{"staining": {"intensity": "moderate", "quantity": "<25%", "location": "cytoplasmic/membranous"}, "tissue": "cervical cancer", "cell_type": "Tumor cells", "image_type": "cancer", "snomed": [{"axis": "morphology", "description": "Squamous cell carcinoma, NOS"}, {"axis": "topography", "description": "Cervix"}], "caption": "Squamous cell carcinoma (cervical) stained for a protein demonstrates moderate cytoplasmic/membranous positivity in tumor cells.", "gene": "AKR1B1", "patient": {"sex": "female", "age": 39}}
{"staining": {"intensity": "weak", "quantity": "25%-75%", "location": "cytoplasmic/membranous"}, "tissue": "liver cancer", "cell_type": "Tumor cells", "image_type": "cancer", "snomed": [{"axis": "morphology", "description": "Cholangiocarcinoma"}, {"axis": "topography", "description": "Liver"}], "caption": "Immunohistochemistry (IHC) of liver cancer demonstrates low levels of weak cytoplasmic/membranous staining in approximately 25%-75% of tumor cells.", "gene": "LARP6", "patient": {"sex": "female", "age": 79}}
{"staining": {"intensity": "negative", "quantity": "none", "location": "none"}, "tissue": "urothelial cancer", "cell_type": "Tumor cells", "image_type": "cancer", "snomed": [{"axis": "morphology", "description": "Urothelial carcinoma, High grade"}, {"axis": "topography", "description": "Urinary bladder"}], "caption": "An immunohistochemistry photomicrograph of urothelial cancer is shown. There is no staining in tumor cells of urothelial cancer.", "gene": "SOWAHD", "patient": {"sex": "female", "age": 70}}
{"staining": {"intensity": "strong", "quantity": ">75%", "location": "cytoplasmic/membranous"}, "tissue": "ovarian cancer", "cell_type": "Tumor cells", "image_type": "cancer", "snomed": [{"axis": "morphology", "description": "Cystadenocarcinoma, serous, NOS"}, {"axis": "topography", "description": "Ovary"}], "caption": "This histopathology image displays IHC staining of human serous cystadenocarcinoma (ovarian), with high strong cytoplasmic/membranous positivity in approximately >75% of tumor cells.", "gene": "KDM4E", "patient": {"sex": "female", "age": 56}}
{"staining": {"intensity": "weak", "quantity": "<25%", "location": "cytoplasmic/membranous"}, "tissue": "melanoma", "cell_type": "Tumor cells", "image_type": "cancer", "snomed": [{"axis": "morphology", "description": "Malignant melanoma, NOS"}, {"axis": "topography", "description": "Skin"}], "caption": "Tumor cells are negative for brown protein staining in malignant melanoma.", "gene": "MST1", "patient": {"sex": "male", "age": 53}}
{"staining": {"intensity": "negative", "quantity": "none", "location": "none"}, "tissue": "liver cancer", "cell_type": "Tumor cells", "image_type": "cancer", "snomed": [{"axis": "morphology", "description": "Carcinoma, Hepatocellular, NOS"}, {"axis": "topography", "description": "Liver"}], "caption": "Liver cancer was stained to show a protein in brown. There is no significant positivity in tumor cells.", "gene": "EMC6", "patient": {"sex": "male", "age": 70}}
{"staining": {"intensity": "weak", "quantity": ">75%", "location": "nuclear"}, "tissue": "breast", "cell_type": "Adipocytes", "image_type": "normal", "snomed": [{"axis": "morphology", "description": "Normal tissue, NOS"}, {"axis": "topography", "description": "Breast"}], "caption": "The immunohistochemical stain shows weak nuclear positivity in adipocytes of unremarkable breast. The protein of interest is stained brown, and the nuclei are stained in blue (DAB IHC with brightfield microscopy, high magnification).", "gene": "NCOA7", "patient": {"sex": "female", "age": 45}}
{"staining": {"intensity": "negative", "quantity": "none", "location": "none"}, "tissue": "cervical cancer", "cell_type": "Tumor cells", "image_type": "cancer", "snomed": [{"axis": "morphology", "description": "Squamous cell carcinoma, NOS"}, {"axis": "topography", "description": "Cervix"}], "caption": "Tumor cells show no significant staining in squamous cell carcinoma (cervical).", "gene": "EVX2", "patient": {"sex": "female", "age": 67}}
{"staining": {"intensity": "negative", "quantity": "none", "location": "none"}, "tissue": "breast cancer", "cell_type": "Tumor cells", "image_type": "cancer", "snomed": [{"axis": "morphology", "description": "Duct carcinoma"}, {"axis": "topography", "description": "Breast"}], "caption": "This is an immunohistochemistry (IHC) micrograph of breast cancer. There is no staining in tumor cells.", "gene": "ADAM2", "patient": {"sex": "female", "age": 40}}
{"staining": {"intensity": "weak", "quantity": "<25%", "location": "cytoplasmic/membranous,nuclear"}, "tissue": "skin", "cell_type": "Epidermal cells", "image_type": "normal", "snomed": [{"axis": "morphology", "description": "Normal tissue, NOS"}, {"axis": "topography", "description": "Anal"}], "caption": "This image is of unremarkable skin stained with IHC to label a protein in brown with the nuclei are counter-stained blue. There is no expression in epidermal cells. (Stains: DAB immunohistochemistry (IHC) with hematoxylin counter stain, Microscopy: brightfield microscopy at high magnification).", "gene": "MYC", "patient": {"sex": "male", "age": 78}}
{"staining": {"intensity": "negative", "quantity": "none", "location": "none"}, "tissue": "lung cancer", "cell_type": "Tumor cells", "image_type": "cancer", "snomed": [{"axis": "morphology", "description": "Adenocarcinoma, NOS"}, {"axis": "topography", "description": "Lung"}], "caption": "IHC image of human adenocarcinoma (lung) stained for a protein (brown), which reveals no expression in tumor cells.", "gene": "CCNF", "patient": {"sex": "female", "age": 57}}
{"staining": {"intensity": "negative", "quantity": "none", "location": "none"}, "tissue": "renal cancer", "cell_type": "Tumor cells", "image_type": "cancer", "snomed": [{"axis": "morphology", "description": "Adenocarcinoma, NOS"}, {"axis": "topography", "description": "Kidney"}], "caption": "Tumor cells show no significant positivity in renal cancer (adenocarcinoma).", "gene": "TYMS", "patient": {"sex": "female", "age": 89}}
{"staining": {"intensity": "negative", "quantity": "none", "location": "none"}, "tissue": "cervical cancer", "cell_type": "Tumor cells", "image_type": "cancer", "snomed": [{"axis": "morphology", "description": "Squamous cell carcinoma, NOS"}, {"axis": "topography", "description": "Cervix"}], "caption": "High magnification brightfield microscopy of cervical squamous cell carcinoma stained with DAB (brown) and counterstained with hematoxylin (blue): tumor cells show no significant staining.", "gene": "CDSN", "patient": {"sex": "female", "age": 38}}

→ What the task asks
Each entry above needs to be retyped exactly as it appears.

→ Solution to the problem
{"staining": {"intensity": "moderate", "quantity": "<25%", "location": "cytoplasmic/membranous"}, "tissue": "cervical cancer", "cell_type": "Tumor cells", "image_type": "cancer", "snomed": [{"axis": "morphology", "description": "Squamous cell carcinoma, NOS"}, {"axis": "topography", "description": "Cervix"}], "caption": "Squamous cell carcinoma (cervical) stained for a protein demonstrates moderate cytoplasmic/membranous positivity in tumor cells.", "gene": "AKR1B1", "patient": {"sex": "female", "age": 39}}
{"staining": {"intensity": "weak", "quantity": "25%-75%", "location": "cytoplasmic/membranous"}, "tissue": "liver cancer", "cell_type": "Tumor cells", "image_type": "cancer", "snomed": [{"axis": "morphology", "description": "Cholangiocarcinoma"}, {"axis": "topography", "description": "Liver"}], "caption": "Immunohistochemistry (IHC) of liver cancer demonstrates low levels of weak cytoplasmic/membranous staining in approximately 25%-75% of tumor cells.", "gene": "LARP6", "patient": {"sex": "female", "age": 79}}
{"staining": {"intensity": "negative", "quantity": "none", "location": "none"}, "tissue": "urothelial cancer", "cell_type": "Tumor cells", "image_type": "cancer", "snomed": [{"axis": "morphology", "description": "Urothelial carcinoma, High grade"}, {"axis": "topography", "description": "Urinary bladder"}], "caption": "An immunohistochemistry photomicrograph of urothelial cancer is shown. There is no staining in tumor cells of urothelial cancer.", "gene": "SOWAHD", "patient": {"sex": "female", "age": 70}}
{"staining": {"intensity": "strong", "quantity": ">75%", "location": "cytoplasmic/membranous"}, "tissue": "ovarian cancer", "cell_type": "Tumor cells", "image_type": "cancer", "snomed": [{"axis": "morphology", "description": "Cystadenocarcinoma, serous, NOS"}, {"axis": "topography", "description": "Ovary"}], "caption": "This histopathology image displays IHC staining of human serous cystadenocarcinoma (ovarian), with high strong cytoplasmic/membranous positivity in approximately >75% of tumor cells.", "gene": "KDM4E", "patient": {"sex": "female", "age": 56}}
{"staining": {"intensity": "weak", "quantity": "<25%", "location": "cytoplasmic/membranous"}, "tissue": "melanoma", "cell_type": "Tumor cells", "image_type": "cancer", "snomed": [{"axis": "morphology", "description": "Malignant melanoma, NOS"}, {"axis": "topography", "description": "Skin"}], "caption": "Tumor cells are negative for brown protein staining in malignant melanoma.", "gene": "MST1", "patient": {"sex": "male", "age": 53}}
{"staining": {"intensity": "negative", "quantity": "none", "location": "none"}, "tissue": "liver cancer", "cell_type": "Tumor cells", "image_type": "cancer", "snomed": [{"axis": "morphology", "description": "Carcinoma, Hepatocellular, NOS"}, {"axis": "topography", "description": "Liver"}], "caption": "Liver cancer was stained to show a protein in brown. There is no significant positivity in tumor cells.", "gene": "EMC6", "patient": {"sex": "male", "age": 70}}
{"staining": {"intensity": "weak", "quantity": ">75%", "location": "nuclear"}, "tissue": "breast", "cell_type": "Adipocytes", "image_type": "normal", "snomed": [{"axis": "morphology", "description": "Normal tissue, NOS"}, {"axis": "topography", "description": "Breast"}], "caption": "The immunohistochemical stain shows weak nuclear positivity in adipocytes of unremarkable breast. The protein of interest is stained brown, and the nuclei are stained in blue (DAB IHC with brightfield microscopy, high magnification).", "gene": "NCOA7", "patient": {"sex": "female", "age": 45}}
{"staining": {"intensity": "negative", "quantity": "none", "location": "none"}, "tissue": "cervical cancer", "cell_type": "Tumor cells", "image_type": "cancer", "snomed": [{"axis": "morphology", "description": "Squamous cell carcinoma, NOS"}, {"axis": "topography", "description": "Cervix"}], "caption": "Tumor cells show no significant staining in squamous cell carcinoma (cervical).", "gene": "EVX2", "patient": {"sex": "female", "age": 67}}
{"staining": {"intensity": "negative", "quantity": "none", "location": "none"}, "tissue": "breast cancer", "cell_type": "Tumor cells", "image_type": "cancer", "snomed": [{"axis": "morphology", "description": "Duct carcinoma"}, {"axis": "topography", "description": "Breast"}], "caption": "This is an immunohistochemistry (IHC) micrograph of breast cancer. There is no staining in tumor cells.", "gene": "ADAM2", "patient": {"sex": "female", "age": 40}}
{"staining": {"intensity": "weak", "quantity": "<25%", "location": "cytoplasmic/membranous,nuclear"}, "tissue": "skin", "cell_type": "Epidermal cells", "image_type": "normal", "snomed": [{"axis": "morphology", "description": "Normal tissue, NOS"}, {"axis": "topography", "description": "Anal"}], "caption": "This image is of unremarkable skin stained with IHC to label a protein in brown with the nuclei are counter-stained blue. There is no expression in epidermal cells. (Stains: DAB immunohistochemistry (IHC) with hematoxylin counter stain, Microscopy: brightfield microscopy at high magnification).", "gene": "MYC", "patient": {"sex": "male", "age": 78}}
{"staining": {"intensity": "negative", "quantity": "none", "location": "none"}, "tissue": "lung cancer", "cell_type": "Tumor cells", "image_type": "cancer", "snomed": [{"axis": "morphology", "description": "Adenocarcinoma, NOS"}, {"axis": "topography", "description": "Lung"}], "caption": "IHC image of human adenocarcinoma (lung) stained for a protein (brown), which reveals no expression in tumor cells.", "gene": "CCNF", "patient": {"sex": "female", "age": 57}}
{"staining": {"intensity": "negative", "quantity": "none", "location": "none"}, "tissue": "renal cancer", "cell_type": "Tumor cells", "image_type": "cancer", "snomed": [{"axis": "morphology", "description": "Adenocarcinoma, NOS"}, {"axis": "topography", "description": "Kidney"}], "caption": "Tumor cells show no significant positivity in renal cancer (adenocarcinoma).", "gene": "TYMS", "patient": {"sex": "female", "age": 89}}
{"staining": {"intensity": "negative", "quantity": "none", "location": "none"}, "tissue": "cervical cancer", "cell_type": "Tumor cells", "image_type": "cancer", "snomed": [{"axis": "morphology", "description": "Squamous cell carcinoma, NOS"}, {"axis": "topography", "description": "Cervix"}], "caption": "High magnification brightfield microscopy of cervical squamous cell carcinoma stained with DAB (brown) and counterstained with hematoxylin (blue): tumor cells show no significant staining.", "gene": "CDSN", "patient": {"sex": "female", "age": 38}}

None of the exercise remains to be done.